▶ **TASK LIST**
**A)** In the forum thread about harvesting a small plant, how much water was used for the flush?
**B)** Pick up the forum thread about harvesting a small plant right after its last line and keep writing.

▶ **DOCUMENT**

# quick q --8" of MADNESS



## thestandard (Feb 22, 2008)

hey guys, here's the runtiest of the runts.. the plant that refused to die...

8" tall and packed tight with buds.. it's week 6 of flower but the trichs are 50/50 and the plant is yellow.. plus I need the room .. anywho my  question
*

Just flushed, how long after the flush should I harvest, in order for the flush to fully purge the plant and take full effect? Just flushed 2 gallon pot with 4 gallons of water.. dont want to invite mold or gnats into my growroom... gonna pile a bunch of extra perlite on the soil


*hope i get like an 1/8 at least lol


----------



## Puffin Afatty (Feb 22, 2008)

nice looking plant, I'd do her for sure.   

I dont do soil, or a flush, but i would think just before the next light cycle is the time to harvest.  she really looks like she could go another week or so.   yummy.


----------



## 4u2sm0ke (Feb 22, 2008)

Sounds Good my friend..let the soil dry completley out 5-7 days I think..in 5 gallon contain?


----------



## thestandard (Feb 22, 2008)

4u2smoke said:
			
		

> Sounds Good my friend..let the soil dry completley out 5-7 days I think..in 5 gallon contain?




2 gallon container, the plant lives in 2 gallons


----------



## 4u2sm0ke (Feb 22, 2008)

thestandard said:
			
		

> hey guys, here's the runtiest of the runts.. the plant that refused to die...

▶ **DATA RECORDS**
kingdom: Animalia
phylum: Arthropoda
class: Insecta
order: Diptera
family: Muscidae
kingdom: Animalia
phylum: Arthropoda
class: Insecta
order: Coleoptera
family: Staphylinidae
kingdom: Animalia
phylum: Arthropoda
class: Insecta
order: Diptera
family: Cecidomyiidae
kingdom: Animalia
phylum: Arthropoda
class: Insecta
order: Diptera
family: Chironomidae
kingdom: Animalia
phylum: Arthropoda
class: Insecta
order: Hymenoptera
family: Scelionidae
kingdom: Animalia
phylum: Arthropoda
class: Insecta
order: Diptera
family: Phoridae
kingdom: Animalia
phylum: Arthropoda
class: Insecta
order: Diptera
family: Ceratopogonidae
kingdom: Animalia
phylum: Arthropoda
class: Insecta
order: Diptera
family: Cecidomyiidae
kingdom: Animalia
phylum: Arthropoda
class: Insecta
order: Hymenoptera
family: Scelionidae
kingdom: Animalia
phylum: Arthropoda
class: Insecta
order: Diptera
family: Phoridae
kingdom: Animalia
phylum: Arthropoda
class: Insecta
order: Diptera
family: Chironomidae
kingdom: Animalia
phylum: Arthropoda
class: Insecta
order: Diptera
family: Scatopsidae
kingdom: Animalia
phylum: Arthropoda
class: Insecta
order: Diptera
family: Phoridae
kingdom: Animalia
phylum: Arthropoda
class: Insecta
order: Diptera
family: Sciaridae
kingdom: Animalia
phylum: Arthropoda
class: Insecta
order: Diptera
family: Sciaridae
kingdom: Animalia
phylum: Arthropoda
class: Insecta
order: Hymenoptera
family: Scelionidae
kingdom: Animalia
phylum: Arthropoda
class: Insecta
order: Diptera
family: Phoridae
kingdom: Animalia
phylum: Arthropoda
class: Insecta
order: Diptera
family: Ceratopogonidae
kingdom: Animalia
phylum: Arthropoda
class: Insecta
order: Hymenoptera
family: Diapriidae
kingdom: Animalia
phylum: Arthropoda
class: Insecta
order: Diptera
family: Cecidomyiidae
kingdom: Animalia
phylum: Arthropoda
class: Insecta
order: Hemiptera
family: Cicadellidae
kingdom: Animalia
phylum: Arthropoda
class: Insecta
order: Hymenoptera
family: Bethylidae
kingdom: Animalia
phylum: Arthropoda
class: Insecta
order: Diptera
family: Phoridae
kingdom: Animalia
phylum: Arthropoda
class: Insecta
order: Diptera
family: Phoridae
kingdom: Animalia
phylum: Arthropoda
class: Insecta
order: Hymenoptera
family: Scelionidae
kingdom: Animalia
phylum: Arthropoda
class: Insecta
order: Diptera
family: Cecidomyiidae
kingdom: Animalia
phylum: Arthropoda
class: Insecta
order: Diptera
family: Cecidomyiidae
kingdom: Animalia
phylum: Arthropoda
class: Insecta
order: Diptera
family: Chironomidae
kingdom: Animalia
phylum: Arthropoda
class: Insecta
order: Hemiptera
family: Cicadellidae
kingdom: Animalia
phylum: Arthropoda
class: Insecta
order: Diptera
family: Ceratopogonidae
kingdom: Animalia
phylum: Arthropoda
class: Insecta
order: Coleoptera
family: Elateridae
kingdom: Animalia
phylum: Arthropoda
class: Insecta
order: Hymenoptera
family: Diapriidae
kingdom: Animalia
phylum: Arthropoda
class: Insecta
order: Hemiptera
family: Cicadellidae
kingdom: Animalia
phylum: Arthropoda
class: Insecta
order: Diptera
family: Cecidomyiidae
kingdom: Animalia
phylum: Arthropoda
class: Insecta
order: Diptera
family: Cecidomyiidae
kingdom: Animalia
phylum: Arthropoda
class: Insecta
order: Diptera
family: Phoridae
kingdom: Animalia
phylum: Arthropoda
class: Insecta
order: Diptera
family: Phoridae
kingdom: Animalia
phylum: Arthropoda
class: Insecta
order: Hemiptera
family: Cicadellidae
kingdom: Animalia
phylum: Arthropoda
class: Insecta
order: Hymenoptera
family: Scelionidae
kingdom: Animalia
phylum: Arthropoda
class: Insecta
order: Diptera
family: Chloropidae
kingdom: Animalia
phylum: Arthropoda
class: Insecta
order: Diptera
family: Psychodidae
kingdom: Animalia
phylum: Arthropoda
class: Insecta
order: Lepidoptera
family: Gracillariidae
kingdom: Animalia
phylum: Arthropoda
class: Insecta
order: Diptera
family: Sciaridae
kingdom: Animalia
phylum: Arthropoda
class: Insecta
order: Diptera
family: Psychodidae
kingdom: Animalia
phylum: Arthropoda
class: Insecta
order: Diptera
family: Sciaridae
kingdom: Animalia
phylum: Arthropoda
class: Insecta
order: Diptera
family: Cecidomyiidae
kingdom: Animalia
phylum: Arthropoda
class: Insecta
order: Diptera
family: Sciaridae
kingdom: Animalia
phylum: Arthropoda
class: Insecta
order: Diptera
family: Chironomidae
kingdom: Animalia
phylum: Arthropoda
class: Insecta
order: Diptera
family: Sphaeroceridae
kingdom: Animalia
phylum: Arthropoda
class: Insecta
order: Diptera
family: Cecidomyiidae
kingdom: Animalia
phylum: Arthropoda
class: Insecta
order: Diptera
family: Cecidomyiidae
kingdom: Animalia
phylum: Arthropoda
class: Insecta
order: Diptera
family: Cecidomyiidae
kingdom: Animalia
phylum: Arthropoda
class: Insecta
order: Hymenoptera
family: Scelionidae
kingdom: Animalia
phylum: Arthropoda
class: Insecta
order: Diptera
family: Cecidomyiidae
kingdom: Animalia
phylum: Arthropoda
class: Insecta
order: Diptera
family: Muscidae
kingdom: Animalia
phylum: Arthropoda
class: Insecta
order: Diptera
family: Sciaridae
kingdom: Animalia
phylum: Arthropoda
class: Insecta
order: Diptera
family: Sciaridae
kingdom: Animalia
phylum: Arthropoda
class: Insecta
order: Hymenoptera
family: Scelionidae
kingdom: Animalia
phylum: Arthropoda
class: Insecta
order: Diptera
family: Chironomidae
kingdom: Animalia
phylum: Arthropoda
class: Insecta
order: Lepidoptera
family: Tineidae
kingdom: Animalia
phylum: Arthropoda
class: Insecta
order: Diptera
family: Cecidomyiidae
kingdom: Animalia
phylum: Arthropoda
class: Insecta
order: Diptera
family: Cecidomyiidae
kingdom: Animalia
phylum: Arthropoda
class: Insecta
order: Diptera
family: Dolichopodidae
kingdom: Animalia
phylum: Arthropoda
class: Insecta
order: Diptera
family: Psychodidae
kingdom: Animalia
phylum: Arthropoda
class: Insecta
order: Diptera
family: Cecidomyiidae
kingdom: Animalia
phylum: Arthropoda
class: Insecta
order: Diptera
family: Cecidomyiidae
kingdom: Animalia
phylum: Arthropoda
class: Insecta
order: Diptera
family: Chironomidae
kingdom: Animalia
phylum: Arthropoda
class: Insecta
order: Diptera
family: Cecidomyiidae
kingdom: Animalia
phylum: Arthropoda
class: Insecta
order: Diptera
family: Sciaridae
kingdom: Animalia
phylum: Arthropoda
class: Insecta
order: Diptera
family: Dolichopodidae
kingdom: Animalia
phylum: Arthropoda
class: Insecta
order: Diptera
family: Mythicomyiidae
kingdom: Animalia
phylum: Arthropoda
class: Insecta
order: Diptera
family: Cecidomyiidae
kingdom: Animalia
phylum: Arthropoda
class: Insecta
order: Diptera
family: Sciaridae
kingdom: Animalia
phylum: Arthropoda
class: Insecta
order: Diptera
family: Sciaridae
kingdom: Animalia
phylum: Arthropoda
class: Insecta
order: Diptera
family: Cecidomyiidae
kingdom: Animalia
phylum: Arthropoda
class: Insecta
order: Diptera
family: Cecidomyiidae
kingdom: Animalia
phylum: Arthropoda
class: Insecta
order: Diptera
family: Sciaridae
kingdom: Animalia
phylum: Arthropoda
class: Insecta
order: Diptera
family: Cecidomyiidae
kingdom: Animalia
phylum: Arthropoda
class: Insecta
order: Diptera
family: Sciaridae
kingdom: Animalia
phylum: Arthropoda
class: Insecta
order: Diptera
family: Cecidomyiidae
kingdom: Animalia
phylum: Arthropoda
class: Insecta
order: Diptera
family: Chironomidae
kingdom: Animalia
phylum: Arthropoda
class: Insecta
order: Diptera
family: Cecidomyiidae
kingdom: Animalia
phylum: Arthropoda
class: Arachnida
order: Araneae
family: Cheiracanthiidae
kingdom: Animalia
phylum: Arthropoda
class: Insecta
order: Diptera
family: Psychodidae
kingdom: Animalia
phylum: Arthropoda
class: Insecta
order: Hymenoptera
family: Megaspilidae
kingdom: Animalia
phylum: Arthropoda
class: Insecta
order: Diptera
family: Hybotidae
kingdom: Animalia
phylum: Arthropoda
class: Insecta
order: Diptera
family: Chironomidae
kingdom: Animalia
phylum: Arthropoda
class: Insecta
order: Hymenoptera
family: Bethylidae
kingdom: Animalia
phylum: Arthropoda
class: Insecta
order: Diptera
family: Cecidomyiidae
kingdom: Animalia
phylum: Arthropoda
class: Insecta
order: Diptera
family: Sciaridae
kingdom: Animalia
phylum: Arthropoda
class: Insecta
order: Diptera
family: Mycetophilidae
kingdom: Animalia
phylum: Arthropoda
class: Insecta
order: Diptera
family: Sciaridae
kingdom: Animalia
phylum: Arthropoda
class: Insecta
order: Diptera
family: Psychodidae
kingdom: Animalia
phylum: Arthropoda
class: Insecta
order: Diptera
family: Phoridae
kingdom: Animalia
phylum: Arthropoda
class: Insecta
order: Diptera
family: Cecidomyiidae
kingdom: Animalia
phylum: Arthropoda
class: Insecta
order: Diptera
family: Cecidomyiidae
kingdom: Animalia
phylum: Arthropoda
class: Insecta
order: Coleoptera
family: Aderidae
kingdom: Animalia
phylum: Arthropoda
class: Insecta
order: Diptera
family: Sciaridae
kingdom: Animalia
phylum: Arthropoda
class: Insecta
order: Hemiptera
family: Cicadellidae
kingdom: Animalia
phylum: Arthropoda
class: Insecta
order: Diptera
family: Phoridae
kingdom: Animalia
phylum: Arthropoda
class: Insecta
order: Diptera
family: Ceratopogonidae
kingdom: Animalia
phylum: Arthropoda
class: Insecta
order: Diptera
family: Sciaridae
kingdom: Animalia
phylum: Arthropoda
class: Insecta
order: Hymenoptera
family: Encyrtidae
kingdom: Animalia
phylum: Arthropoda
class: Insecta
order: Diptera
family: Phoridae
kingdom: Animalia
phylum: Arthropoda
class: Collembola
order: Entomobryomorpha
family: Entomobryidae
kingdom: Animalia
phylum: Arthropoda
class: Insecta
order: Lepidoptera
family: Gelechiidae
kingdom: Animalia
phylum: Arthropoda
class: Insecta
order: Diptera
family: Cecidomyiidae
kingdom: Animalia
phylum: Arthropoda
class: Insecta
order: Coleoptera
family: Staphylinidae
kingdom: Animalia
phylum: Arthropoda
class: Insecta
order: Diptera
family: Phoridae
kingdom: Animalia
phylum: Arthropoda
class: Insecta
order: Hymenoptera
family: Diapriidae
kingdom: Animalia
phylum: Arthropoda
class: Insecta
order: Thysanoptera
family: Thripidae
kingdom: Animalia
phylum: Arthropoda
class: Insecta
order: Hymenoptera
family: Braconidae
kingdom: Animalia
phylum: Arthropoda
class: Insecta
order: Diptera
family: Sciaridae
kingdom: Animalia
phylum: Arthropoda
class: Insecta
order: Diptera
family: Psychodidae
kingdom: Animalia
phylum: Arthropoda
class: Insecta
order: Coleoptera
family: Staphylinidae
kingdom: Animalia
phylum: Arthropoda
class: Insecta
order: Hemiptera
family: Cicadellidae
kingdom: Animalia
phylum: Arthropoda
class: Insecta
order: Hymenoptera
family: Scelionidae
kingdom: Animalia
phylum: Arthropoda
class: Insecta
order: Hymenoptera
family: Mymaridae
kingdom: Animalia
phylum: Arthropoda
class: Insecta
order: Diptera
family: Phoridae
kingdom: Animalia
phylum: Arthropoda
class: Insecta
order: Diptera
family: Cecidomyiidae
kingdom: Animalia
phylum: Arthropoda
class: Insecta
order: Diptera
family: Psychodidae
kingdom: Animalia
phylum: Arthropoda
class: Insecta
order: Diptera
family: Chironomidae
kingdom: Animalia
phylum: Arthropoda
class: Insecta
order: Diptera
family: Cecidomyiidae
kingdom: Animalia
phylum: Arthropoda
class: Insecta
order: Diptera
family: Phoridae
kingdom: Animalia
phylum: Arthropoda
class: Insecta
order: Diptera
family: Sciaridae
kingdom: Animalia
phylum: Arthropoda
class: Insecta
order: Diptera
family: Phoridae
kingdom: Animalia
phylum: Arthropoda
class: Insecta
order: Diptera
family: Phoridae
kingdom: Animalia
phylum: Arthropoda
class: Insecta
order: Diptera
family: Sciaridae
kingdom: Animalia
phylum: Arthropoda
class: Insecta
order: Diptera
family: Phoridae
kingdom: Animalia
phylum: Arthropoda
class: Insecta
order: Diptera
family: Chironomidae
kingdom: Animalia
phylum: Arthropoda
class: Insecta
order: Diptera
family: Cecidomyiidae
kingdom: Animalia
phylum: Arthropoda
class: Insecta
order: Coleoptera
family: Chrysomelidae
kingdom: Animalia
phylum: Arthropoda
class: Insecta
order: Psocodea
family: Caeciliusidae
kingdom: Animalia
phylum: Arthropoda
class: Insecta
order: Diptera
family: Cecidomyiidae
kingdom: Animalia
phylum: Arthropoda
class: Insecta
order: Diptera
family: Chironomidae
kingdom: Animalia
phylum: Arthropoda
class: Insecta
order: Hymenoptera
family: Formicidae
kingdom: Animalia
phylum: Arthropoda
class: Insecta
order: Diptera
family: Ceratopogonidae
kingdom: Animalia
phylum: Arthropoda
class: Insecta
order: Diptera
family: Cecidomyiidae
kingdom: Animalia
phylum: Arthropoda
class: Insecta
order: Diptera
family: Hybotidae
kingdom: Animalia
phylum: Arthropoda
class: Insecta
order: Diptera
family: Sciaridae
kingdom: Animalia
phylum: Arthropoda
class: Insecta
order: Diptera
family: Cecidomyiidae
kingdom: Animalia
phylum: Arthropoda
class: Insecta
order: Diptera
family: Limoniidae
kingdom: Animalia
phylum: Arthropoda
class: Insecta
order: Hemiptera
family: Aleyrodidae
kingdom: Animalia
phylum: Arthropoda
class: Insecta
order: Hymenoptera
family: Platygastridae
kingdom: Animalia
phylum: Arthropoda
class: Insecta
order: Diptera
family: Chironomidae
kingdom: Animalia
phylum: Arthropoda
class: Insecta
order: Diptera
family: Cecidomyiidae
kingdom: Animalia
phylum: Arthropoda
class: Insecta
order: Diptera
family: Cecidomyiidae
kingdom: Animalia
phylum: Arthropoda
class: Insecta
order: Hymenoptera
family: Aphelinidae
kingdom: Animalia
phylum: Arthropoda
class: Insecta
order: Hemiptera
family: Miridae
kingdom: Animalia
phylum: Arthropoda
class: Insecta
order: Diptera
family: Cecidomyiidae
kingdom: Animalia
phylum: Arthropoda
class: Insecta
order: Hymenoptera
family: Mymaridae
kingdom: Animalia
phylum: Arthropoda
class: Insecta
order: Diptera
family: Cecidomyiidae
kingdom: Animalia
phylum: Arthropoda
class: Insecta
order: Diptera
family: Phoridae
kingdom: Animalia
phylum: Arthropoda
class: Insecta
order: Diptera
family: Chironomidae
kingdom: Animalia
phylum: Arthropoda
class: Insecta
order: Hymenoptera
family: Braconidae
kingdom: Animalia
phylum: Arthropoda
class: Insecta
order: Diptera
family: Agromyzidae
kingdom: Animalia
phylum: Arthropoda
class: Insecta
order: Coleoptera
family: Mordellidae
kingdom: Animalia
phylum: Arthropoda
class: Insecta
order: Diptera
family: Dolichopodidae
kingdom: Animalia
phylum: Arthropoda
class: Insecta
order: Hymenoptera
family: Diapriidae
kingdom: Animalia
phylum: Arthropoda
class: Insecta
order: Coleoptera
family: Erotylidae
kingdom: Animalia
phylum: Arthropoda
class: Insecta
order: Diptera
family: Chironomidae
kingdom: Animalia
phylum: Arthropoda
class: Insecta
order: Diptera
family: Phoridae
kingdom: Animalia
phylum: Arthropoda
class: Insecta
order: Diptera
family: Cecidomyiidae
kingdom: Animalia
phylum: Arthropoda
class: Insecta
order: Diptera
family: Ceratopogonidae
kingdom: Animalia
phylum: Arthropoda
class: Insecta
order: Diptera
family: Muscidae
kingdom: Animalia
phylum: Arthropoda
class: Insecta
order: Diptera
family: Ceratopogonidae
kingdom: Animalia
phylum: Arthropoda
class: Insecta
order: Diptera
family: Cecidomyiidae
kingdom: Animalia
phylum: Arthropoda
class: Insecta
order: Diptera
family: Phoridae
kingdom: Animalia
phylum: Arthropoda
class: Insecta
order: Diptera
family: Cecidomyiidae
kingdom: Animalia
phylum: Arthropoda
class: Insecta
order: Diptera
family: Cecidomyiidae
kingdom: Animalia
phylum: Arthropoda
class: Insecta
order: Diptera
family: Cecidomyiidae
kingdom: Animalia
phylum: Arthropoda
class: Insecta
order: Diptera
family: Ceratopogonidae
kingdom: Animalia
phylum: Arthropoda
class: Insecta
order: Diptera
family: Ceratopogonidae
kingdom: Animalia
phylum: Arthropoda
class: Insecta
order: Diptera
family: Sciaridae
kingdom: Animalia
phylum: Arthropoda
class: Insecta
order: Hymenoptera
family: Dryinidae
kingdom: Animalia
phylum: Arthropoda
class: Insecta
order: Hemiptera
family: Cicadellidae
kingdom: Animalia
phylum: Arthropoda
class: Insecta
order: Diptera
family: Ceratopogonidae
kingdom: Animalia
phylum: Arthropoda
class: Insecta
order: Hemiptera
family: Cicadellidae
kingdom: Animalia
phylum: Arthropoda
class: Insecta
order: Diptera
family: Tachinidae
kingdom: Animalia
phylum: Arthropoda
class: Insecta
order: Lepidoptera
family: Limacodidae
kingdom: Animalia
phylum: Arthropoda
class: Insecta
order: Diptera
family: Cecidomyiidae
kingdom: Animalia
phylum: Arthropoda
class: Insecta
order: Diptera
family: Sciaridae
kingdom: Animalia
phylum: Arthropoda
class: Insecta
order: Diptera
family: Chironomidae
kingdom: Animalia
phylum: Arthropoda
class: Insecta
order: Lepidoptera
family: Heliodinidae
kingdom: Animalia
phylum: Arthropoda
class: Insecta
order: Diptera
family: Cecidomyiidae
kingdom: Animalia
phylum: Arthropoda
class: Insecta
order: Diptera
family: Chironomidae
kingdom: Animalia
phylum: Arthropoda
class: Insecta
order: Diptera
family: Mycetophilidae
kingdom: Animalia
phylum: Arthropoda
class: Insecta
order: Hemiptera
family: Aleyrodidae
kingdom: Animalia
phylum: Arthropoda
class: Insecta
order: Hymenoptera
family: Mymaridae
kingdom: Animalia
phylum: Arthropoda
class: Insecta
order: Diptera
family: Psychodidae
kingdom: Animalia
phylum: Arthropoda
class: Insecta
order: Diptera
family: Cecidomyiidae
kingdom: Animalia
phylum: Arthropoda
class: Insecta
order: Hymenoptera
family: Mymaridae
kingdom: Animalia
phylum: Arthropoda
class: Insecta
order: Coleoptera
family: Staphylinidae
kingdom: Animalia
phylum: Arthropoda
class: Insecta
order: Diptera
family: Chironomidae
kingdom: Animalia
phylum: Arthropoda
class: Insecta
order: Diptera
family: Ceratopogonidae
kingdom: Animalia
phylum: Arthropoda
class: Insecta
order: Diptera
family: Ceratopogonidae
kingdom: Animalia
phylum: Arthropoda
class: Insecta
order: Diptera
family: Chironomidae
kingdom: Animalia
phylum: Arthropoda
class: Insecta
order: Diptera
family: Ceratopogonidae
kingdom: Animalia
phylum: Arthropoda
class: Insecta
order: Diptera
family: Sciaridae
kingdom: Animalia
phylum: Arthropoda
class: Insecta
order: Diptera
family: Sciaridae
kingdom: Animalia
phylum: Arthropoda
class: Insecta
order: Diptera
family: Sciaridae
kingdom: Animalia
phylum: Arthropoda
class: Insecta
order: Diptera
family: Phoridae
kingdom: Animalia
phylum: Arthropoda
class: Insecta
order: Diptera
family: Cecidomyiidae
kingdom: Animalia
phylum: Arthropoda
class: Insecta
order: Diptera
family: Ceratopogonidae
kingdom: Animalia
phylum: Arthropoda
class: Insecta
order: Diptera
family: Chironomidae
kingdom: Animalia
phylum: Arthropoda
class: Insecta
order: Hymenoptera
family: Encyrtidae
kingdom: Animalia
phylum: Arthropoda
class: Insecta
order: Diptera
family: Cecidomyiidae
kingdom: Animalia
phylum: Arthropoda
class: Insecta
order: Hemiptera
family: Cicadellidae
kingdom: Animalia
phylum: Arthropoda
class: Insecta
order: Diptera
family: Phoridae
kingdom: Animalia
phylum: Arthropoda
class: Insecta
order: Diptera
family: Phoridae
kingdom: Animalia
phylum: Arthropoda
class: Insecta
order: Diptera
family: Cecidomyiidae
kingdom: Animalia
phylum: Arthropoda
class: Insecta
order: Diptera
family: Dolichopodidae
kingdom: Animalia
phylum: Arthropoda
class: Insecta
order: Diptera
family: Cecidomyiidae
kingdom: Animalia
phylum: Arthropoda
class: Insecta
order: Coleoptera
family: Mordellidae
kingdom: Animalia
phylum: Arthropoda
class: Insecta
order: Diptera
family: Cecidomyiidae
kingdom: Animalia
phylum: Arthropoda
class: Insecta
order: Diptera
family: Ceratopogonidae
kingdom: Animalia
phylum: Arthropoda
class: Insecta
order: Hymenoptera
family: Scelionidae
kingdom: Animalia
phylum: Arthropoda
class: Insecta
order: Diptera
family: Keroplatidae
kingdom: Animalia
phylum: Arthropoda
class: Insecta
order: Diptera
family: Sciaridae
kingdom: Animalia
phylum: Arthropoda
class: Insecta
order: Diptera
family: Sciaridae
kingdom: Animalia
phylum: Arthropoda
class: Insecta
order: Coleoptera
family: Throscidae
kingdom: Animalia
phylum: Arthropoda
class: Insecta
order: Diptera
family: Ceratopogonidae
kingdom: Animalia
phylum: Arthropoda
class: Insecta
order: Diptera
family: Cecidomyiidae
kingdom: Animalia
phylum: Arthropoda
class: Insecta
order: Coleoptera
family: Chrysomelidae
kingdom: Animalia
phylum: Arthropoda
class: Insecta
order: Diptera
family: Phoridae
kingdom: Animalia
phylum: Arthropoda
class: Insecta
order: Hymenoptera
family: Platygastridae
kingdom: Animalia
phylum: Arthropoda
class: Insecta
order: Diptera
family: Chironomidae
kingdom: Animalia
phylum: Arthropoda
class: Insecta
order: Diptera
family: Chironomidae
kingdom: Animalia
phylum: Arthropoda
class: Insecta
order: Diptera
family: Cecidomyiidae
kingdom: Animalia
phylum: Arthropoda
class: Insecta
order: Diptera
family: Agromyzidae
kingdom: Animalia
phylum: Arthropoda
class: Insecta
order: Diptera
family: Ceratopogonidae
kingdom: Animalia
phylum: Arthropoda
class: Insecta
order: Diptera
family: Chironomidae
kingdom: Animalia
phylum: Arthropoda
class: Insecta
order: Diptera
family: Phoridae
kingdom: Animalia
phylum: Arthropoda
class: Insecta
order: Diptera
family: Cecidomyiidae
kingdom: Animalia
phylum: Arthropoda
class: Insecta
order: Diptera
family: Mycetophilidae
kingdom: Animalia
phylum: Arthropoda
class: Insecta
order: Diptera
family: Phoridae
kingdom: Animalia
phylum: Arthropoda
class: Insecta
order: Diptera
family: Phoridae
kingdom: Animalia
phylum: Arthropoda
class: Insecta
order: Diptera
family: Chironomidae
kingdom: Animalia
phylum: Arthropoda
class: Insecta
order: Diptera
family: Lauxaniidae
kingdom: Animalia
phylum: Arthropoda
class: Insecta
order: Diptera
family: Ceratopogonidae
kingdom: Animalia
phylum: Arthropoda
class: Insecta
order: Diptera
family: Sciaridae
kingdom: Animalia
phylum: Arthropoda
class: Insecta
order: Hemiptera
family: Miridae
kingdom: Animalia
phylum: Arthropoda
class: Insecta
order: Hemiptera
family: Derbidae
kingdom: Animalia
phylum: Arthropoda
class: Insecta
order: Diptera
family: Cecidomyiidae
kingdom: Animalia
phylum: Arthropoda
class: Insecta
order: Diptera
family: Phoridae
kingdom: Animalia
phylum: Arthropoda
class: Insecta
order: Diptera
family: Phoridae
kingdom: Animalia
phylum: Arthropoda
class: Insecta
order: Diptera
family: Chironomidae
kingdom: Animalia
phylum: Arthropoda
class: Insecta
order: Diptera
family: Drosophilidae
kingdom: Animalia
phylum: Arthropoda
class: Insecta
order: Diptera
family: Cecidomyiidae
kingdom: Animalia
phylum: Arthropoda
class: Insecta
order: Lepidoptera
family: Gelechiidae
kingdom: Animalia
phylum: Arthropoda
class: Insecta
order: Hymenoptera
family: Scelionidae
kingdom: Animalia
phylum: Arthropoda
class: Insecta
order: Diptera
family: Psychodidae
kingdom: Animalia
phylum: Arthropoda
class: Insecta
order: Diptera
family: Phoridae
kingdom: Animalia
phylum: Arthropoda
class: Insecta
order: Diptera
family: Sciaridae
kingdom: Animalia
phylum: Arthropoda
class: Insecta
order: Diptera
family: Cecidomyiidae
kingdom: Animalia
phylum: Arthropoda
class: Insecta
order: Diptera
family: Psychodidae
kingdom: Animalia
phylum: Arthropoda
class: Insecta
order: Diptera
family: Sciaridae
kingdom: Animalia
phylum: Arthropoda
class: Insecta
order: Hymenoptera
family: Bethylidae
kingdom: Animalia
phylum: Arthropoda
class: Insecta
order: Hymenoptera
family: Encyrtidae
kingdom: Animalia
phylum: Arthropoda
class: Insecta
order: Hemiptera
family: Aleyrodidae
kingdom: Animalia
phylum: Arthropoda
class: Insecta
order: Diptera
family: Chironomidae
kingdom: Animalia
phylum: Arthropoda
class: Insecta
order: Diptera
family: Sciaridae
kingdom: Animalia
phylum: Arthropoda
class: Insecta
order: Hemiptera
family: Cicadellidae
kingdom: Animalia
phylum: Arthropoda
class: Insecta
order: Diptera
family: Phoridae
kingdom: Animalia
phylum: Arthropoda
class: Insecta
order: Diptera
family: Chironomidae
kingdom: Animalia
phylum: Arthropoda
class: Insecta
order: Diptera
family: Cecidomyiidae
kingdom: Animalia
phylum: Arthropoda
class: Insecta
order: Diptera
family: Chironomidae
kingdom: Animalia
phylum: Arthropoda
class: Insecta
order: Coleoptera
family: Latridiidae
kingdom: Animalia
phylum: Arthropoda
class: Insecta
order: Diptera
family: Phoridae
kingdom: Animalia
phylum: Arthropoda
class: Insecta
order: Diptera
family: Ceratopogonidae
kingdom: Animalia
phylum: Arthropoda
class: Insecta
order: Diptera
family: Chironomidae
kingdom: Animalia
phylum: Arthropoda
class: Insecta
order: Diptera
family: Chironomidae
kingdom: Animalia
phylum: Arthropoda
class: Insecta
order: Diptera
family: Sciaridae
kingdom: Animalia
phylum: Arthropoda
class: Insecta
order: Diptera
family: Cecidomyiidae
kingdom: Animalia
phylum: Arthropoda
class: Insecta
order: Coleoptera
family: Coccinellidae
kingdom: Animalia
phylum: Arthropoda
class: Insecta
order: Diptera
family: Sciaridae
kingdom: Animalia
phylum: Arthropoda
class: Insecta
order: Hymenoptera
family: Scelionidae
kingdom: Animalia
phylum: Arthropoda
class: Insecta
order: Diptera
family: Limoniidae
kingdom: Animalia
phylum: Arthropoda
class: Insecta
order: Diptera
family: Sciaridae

▶ **THE ANSWERS**
**A)** Four gallons of water, run through a 2-gallon pot.

**B)**
> 
> 8" tall and packed tight with buds.. it's week 6 of flower but the trichs are 50/50 and the plant is yellow.. plus I need the room .. anywho my question
> 
> ...


 
Thats nice I read you would need 3xsoil..you need 2more hallons of water..Then it will take like a week to dry out and flush her system..then Cutt her down:hubba: ..nice choice of topping..I think Burlap would work as wll..Have a great weekend my friend


----------



## DomsChron (Mar 13, 2008)

Im sayin 6 grams keep us updated man


----------



## lowrydergrower775 (Mar 13, 2008)

naw i say maybe 3/4 of an ounce or more i want to see the outcome let her go man


----------



## sweetnug (Mar 13, 2008)

Looks like a half, maybe 3/4.  Hope its the latter.


----------



## thestandard (Mar 13, 2008)

forgot all about this thread.. yea it was about 8 grams, not very potent. next to my buddy's homegrown true blue x haze it was kinda a joke.. Smoked it in two blunts and a few bong bowls.. gotta love smokin your own though! the other runt it 6 weeks or so in flower, in my journal, this plant and the midget sativa in my *closet forest* now were sprouted in the same pot and lost most of their roots in the transplant week 3ish of veg.

the thing i dont understand is why after they developed their own full complete root systems they stayed so small.


----------



## sweetnug (Mar 13, 2008)

Wow must be whispy, looked dense.


----------



## bombbudpuffa (Mar 14, 2008)

She was a purty lil thing.


----------



## smokybear (Mar 14, 2008)

She was a good lookin midget! I would have done her for sure! Pot you grew yourself is always better. Take care.


----------



## DomsChron (Mar 31, 2008)

Hah Yeaaa! My guess was closest! Do I get a prize?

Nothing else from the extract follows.